3.2. Vorliegen der Voraussetzungen nach § 12 Abs. 5 DSG 2000:
Gemäß § 12 Abs. 5 DSG 2000 ist Voraussetzung für die Rechtmäßigkeit einer geplanten Übermittlung, dass die Bedingungen des § 7 Abs. 2 DSG 2000 erfüllt sind. Danach dürfen Daten nur dann übermittelt werden, wenn sie
Der Antrag bezieht sich auf Daten, die in Österreich rechtmäßig verarbeitet werden. Die diesbezügliche Meldung der Antragstellerin beim Datenverarbeitungsregister für die Datenanwendung "Spesen- und Reisekostenabrechnung" (Datenanwendungsnummer xxxxxxx/yyy) ist registrierungsfähig.

⁂

### [ARBEITSAUFTRAG 1]
Schreiben Sie aus dem Textauszug die Stelle ab, die bei den Worten „3.2. Vorliegen der“ beginnt und nach den Worten „xxxxxxx/yyy) ist registrierungsfähig.“ endet.
### [ARBEITSAUFTRAG 2]
Beantworten Sie anhand des Textauszugs die folgenden Fragen:
(a) Welche Bedingungen müssen gemäß § 12 Abs. 5 DSG 2000 erfüllt sein, damit eine geplante Übermittlung rechtmäßig ist?
(b) In welchem Land werden die Daten, auf die sich der Antrag bezieht, rechtmäßig verarbeitet?
(c) Für welche Datenanwendung hat die Antragstellerin eine Meldung beim Datenverarbeitungsregister erstattet?
Für die Arbeit mit dem Textauszug sind die Einträge ohne Bedeutung.

### [BEREITGESTELLTE EINTRÄGE]
⁂

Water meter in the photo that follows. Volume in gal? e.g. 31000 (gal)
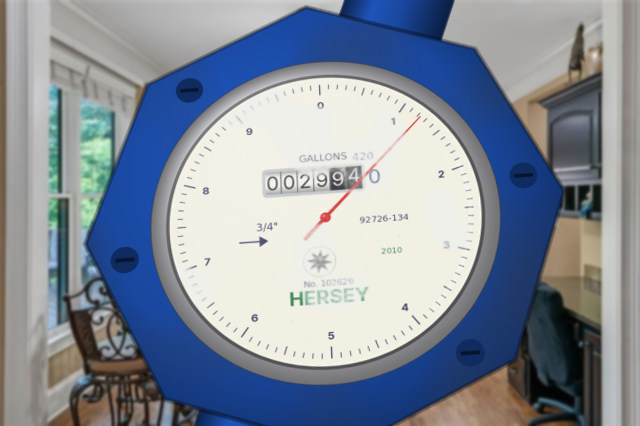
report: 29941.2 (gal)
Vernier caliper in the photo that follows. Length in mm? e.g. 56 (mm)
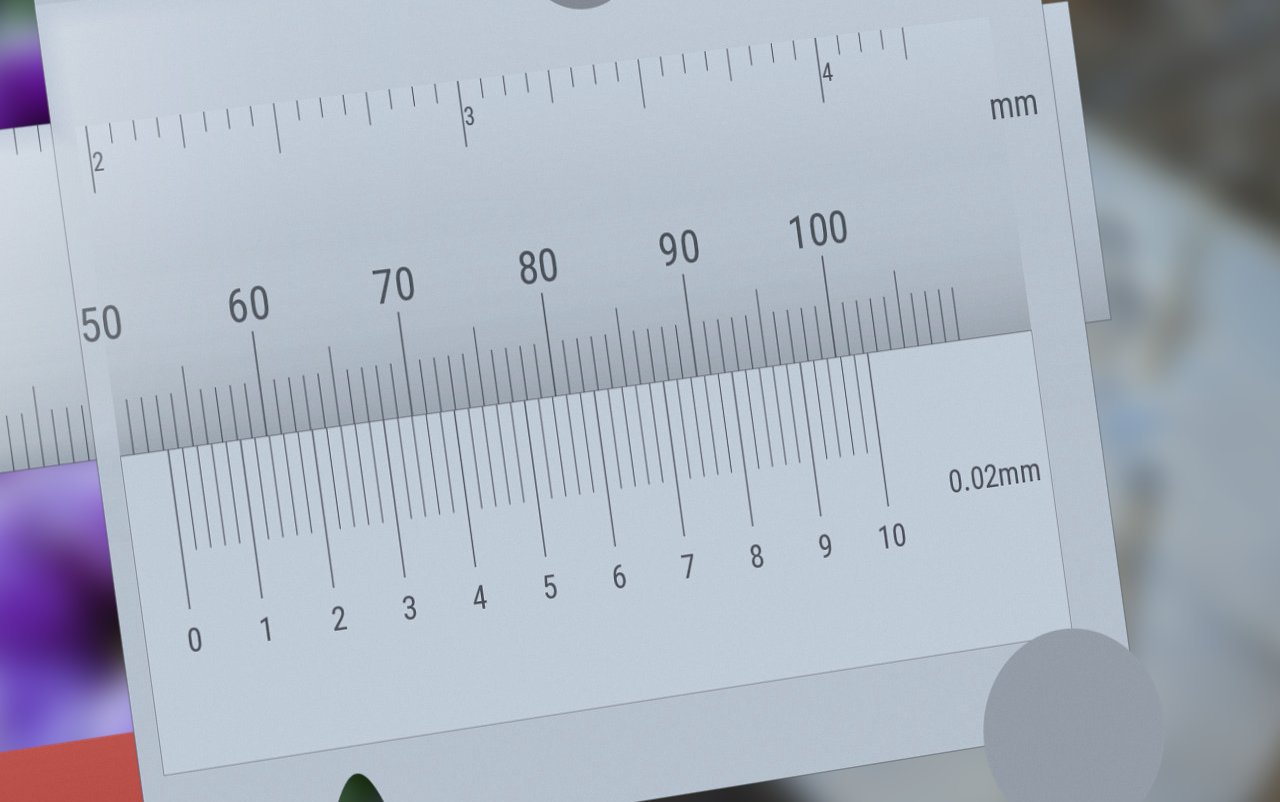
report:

⁂

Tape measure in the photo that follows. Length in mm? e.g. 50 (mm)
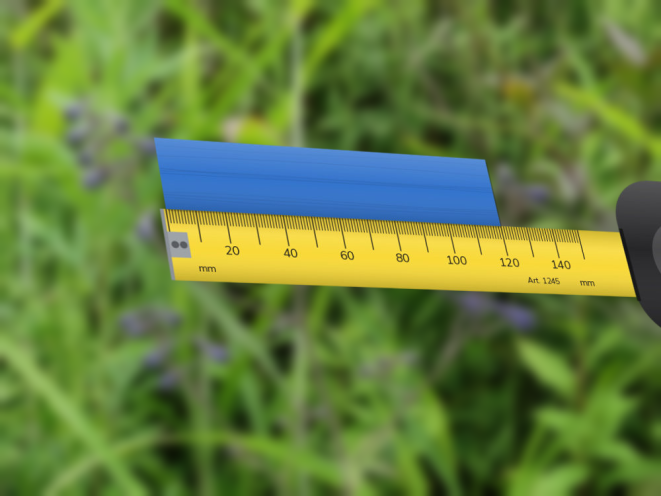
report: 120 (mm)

⁂

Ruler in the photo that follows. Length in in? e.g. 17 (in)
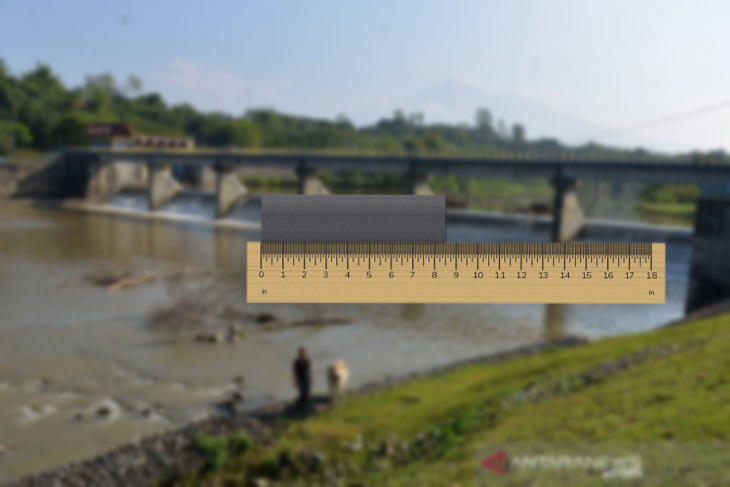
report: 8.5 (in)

⁂

### [SCHRIFTLICHE ANTWORT 1]
3.2. Vorliegen der Voraussetzungen nach § 12 Abs. 5 DSG 2000:
Gemäß § 12 Abs. 5 DSG 2000 ist Voraussetzung für die Rechtmäßigkeit einer geplanten Übermittlung, dass die Bedingungen des § 7 Abs. 2 DSG 2000 erfüllt sind. Danach dürfen Daten nur dann übermittelt werden, wenn sie
Der Antrag bezieht sich auf Daten, die in Österreich rechtmäßig verarbeitet werden. Die diesbezügliche Meldung der Antragstellerin beim Datenverarbeitungsregister für die Datenanwendung "Spesen- und Reisekostenabrechnung" (Datenanwendungsnummer xxxxxxx/yyy) ist registrierungsfähig.

### [SCHRIFTLICHE ANTWORT 2]
(a) Die Bedingungen des § 7 Abs. 2 DSG 2000 müssen erfüllt sein.
(b) Die Daten werden in Österreich rechtmäßig verarbeitet.
(c) Die Meldung betrifft die Datenanwendung „Spesen- und Reisekostenabrechnung“.